NSCs promote hippocampal neurogenesis,metabolic changes and synaptogenesis in APP/PS1 transgenic mice

Adult neurogenesis and synaptic remodeling persist as a unique form of structural and functional plasticity in the hippocampal dentate gyrus (DG) and subventricular zone (SVZ) of the lateral ventricles due to the existence of neural stem cells (NSCs). Transplantation of NSCs may represent a promising approach for the recovery of neural circuits. Here, we aimed to examine effects of highly neuronal differentiation of NSCs transplantation on hippocampal neurogenesis, metabolic changes and synaptic formation in APP/PS1 mice. 12‐month‐old APP/PS1 mice were used for behavioral tests, immunohistochemistry, western blot, transmission electron microscopy and proton magnetic resonance spectroscopy (1H‐MRS). The results showed that N‐acetylaspartate (NAA) and Glutamate (Glu) levels were increased in the Tg‐NSC mice compared with the Tg‐PBS and Tg‐AD mice 10 weeks after NSCs transplantation. NSC‐induced an increase in expression of synaptophysin and postsynaptic protein‐95, and the number of neurons with normal synapses was significantly increased in Tg‐NSC mice. More doublecortin‐, BrdU/NeuN‐ and Nestin‐positive neurons were observed in the hippocampal DG and SVZ of the Tg‐NSC mice.
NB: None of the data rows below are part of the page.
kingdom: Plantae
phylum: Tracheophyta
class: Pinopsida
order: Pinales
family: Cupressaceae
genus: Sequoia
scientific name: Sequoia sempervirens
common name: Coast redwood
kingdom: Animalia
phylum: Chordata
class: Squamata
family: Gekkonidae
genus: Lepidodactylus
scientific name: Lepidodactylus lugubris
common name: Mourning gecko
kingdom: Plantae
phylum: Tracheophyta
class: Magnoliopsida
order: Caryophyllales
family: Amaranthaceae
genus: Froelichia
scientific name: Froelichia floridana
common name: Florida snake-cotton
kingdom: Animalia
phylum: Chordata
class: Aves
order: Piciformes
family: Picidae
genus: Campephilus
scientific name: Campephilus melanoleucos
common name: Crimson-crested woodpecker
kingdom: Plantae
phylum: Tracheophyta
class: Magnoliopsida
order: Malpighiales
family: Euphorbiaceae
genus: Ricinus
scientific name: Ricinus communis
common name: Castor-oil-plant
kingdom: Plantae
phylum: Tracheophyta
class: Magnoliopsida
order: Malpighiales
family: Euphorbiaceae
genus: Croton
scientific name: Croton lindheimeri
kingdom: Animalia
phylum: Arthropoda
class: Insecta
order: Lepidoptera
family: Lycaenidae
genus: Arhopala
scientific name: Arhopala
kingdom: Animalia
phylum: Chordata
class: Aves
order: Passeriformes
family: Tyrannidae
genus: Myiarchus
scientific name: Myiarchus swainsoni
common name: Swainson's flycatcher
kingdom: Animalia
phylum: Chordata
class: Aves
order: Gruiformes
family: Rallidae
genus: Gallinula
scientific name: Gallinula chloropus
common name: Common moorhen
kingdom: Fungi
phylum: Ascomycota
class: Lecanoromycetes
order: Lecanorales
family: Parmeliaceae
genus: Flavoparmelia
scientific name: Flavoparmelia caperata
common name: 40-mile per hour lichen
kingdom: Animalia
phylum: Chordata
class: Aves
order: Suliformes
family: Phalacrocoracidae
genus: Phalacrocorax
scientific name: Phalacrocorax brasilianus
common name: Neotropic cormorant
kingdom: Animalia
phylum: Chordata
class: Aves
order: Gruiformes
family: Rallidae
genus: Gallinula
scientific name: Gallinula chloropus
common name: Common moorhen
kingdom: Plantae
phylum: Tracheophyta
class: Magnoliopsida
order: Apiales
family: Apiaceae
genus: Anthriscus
This is the first demonstration that engrafted NSCs with a high differentiation rate to neurons can enhance neurogenesis in a mouse model of AD and can be detected by 1H‐MRS in vivo. It is suggested that engraft of NSCs can restore memory and promote endogenous neurogenesis and synaptic remodeling, moreover, 1H‐MRS can detect metabolite changes in AD mice in vivo. The observed changes in NAA/creatine (Cr) and glutamate (Glu)/Cr may be correlated with newborn neurons and new synapse formation.